Where a record contains an image, leave the image out and print the rest exactly.

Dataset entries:

↓

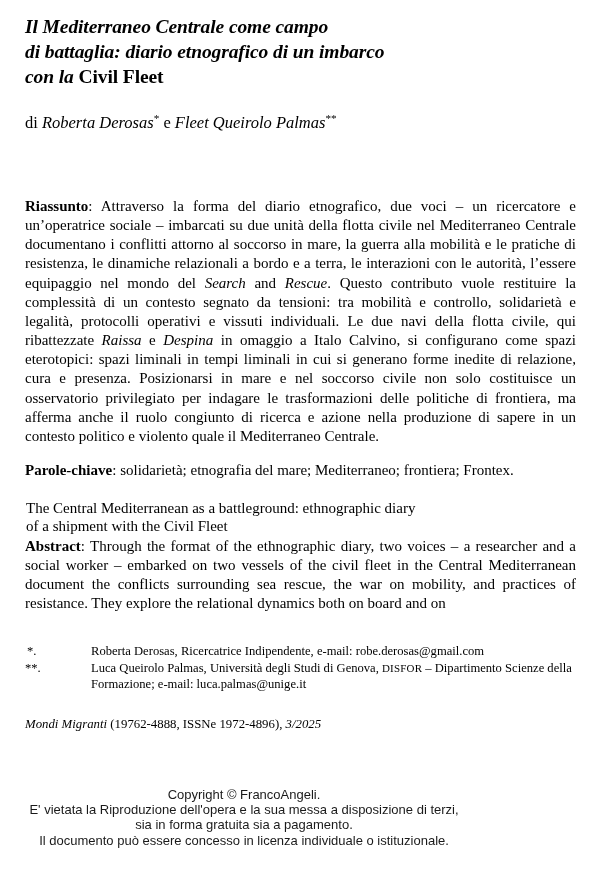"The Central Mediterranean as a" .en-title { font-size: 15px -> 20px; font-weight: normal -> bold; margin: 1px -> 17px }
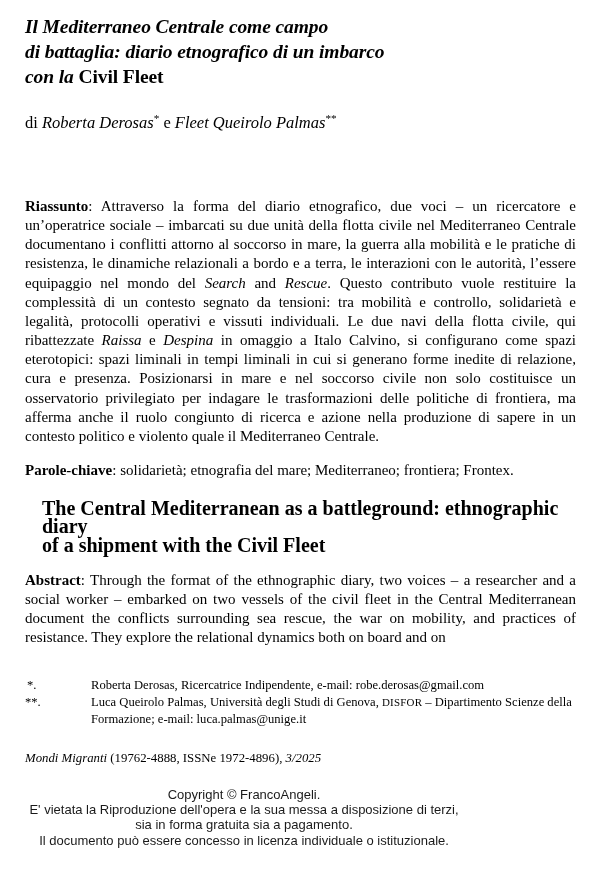"Roberta Derosas, Ricercatrice" .fn-text { text-align: left -> right }
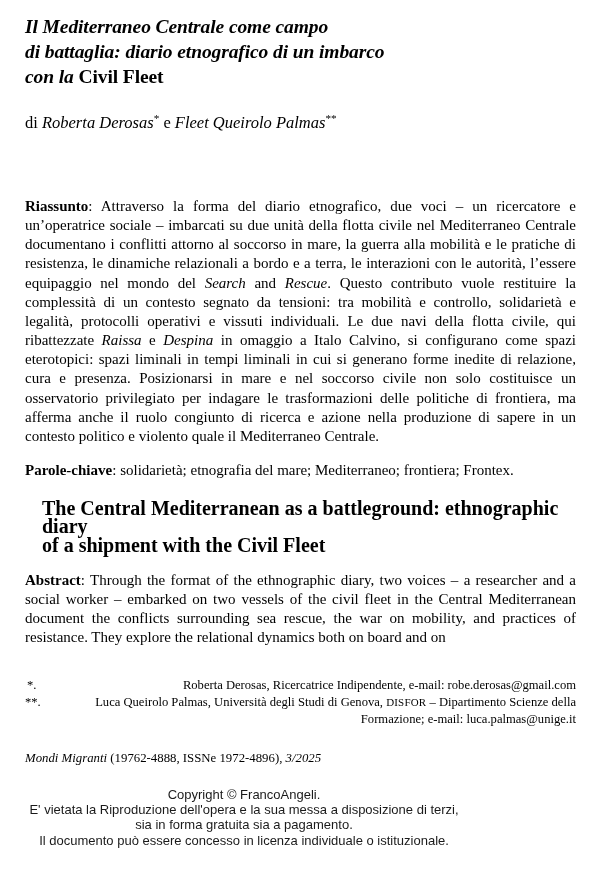"E' vietata la Riproduzione dell'opera" div { text: Riproduzione -> Mediterraneo }
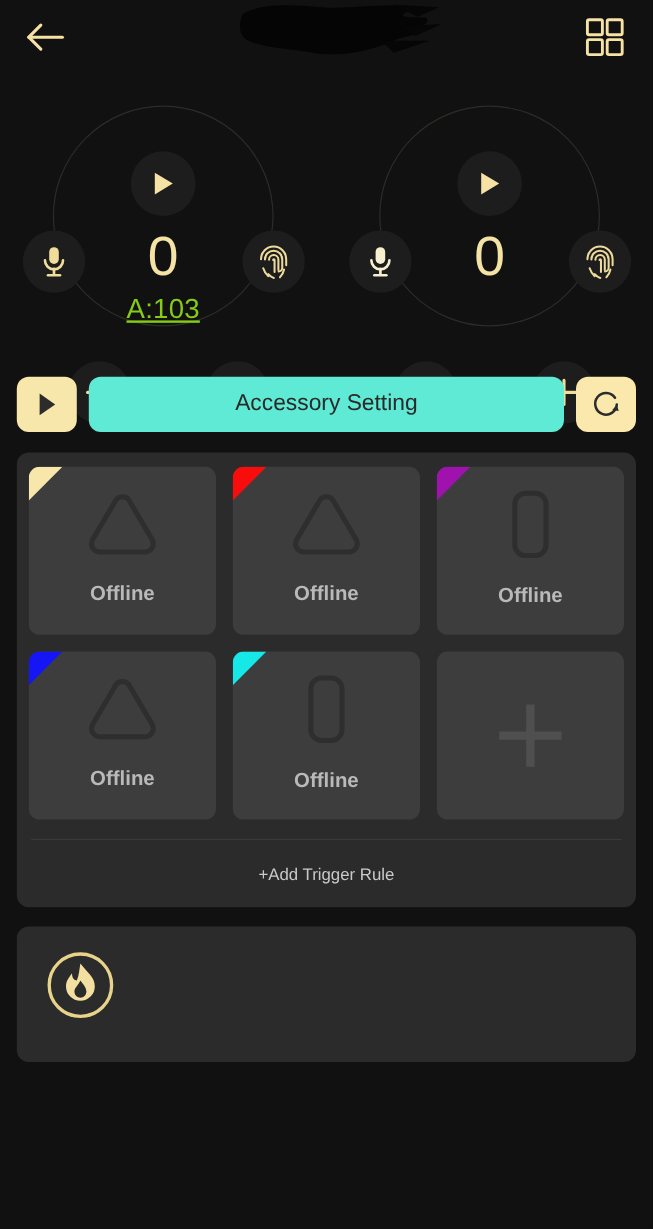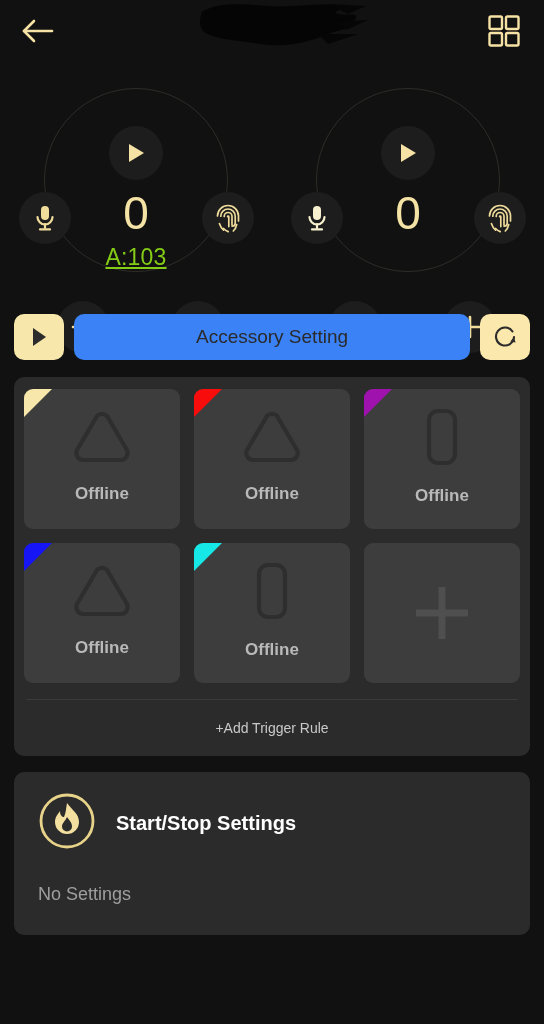"Accessory Setting" .acc-main { background: #3b82f6 -> #5eead4 }
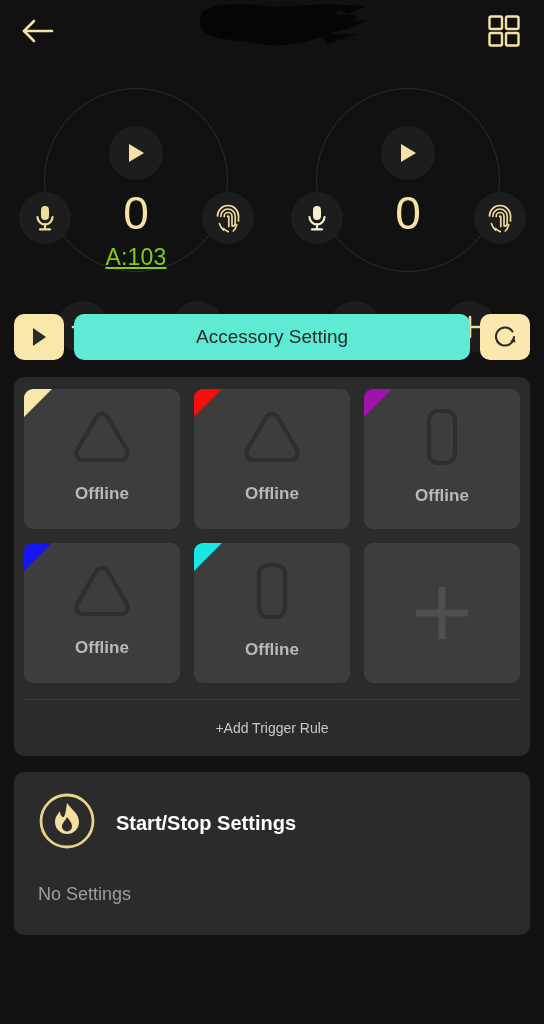"Start/Stop Settings" span.ss-title { html: <span>Start/Stop Settings</span> -> none }
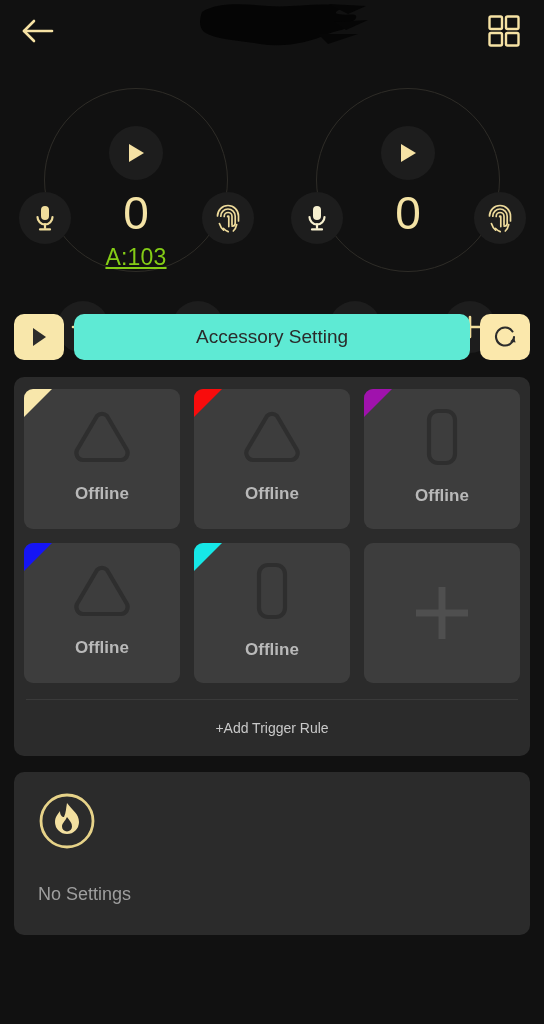"No Settings" div.ss-sub { html: <div>No Settings</div> -> none }
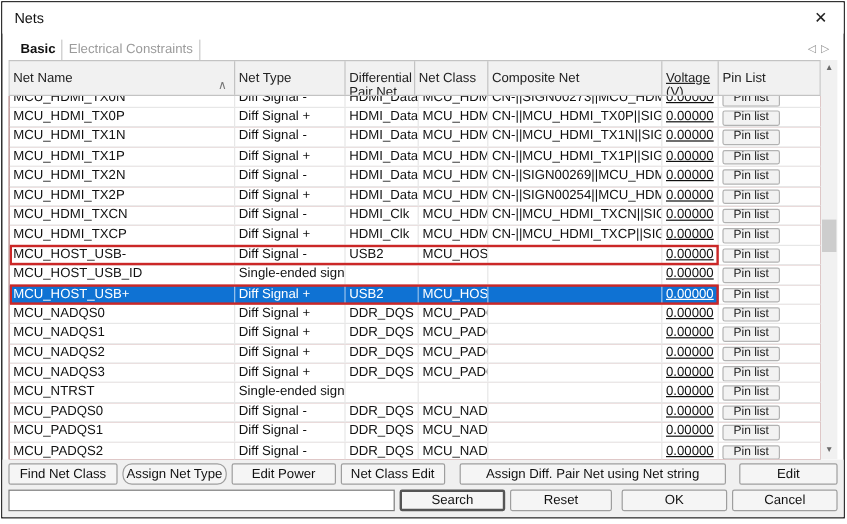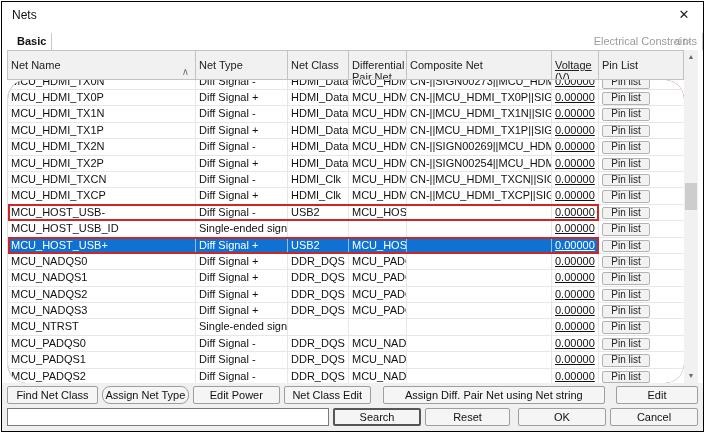"Basic" .tabstrip { justify-content: space-between -> none }
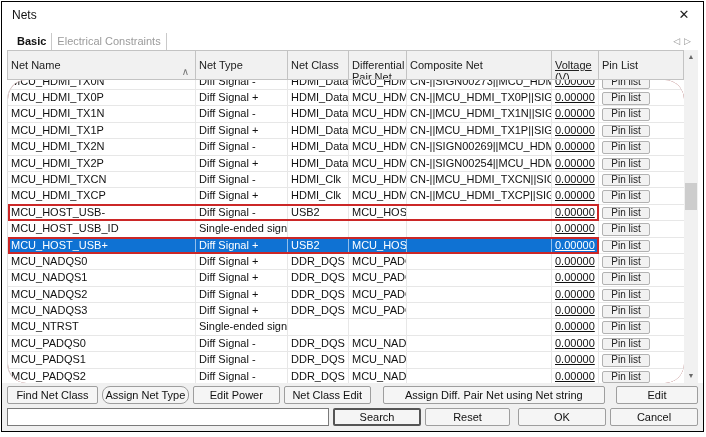"Net Class" div.th { order: before "Differential Pair Net" -> after "Differential Pair Net" }
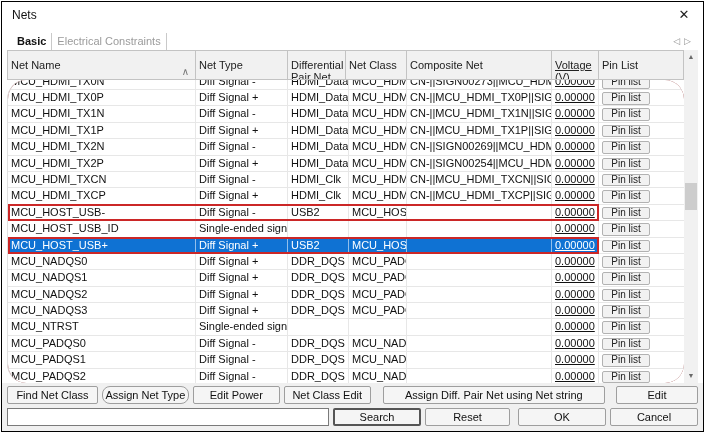"MCU_HDMI_TX0N" .rows { border-radius: 19px -> none }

↑

▶ _Response area_:
"The Central Mediterranean as a" .en-title { font-size: 15px -> 20px; font-weight: normal -> bold; margin: 1px -> 17px }
"Roberta Derosas, Ricercatrice" .fn-text { text-align: left -> right }
"E' vietata la Riproduzione dell'opera" div { text: Riproduzione -> Mediterraneo }
"Accessory Setting" .acc-main { background: #3b82f6 -> #5eead4 }
"Start/Stop Settings" span.ss-title { html: <span>Start/Stop Settings</span> -> none }
"No Settings" div.ss-sub { html: <div>No Settings</div> -> none }
"Basic" .tabstrip { justify-content: space-between -> none }
"Net Class" div.th { order: before "Differential Pair Net" -> after "Differential Pair Net" }
"MCU_HDMI_TX0N" .rows { border-radius: 19px -> none }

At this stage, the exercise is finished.